When a joint is termed hypermobile the ligaments are a bit more flexible than normal. This is due to the collagen fibers within the ligaments being slightly different to normal making the ligaments a little bit stretchier therefore allowing more movement in the joint. In some cases the hypermobility can be seen in other connective tissues throughout the body such as the skin.
A common area for dogs to be hypermobile is the shoulder. The shoulder is an incredible joint as it relies almost entirely on soft tissue for its stability. If an agility dog is hypermobile in one or both shoulders, the stress of weaving and that side to side movement can cause micro-trauma and ultimately damage to the shoulder joint, often the inside (medial) side of the joint. Even the jumping stress on the front limbs is significant with approximately 4.5 times their body weight going through their front limbs when jumping, this could equate to 80-90kg in a 20kg dog (Pfau et al, 2011). It would be interesting to research the forces on the font legs of a stop contact on an A-Frame wouldn’t it? The wrists (carpi) are another area that can often be affected and these take a huge amount of stress when landing over jumps and coming off an A-Frame.
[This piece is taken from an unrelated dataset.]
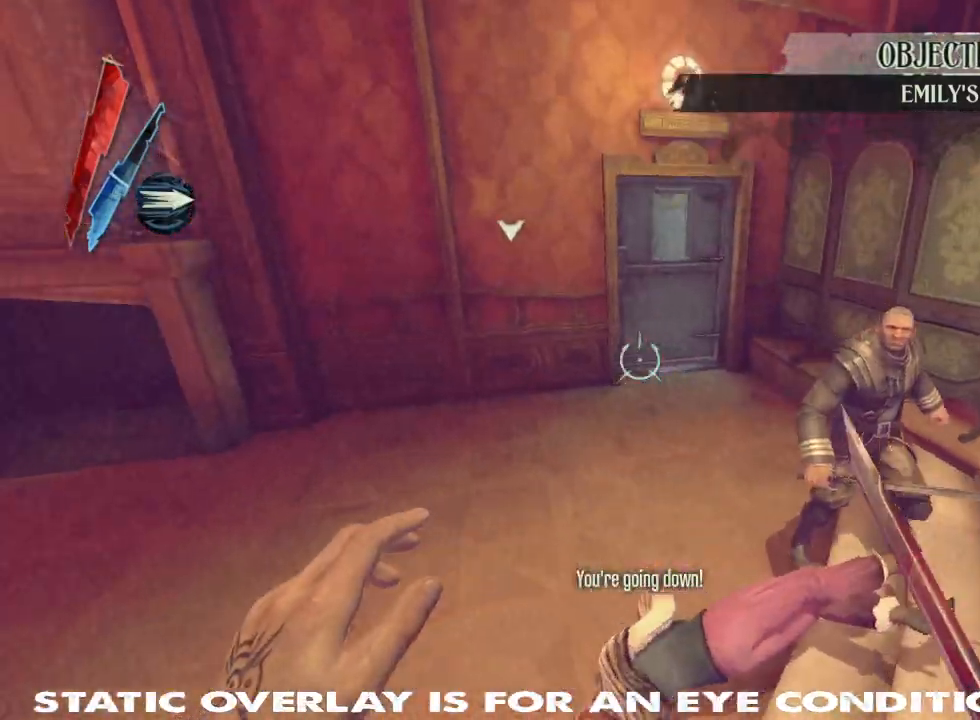
{"keys": ["shift", "w"], "mouse": [], "events": [[183, "a", "up"]]}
How do you know if your dog might be hypermobile? They may have excessive extension of the lumbo-sacral joint when jumping or going over the top of the A-Frame, this is where their back legs go very high out behind them. It is however important to note that this does not always mean a dog is hyper mobile, it may mean they need to improve their body awareness, improve their strength, work on their jump coordination or retrain their jump style. They may have an unusual weave pattern; slow motion videoing is an excellent way to spot any concerns or abnormalities and also to use as a comparison to monitor for any changes to their action.
In some cases, hypermobile dogs can have very stretchy skin, you are able to pick up their skin in handfuls and if feels very pliable. This is not that common but is something worth checking.
So how can we manage these dogs and what can we do to help them? Can they do agility?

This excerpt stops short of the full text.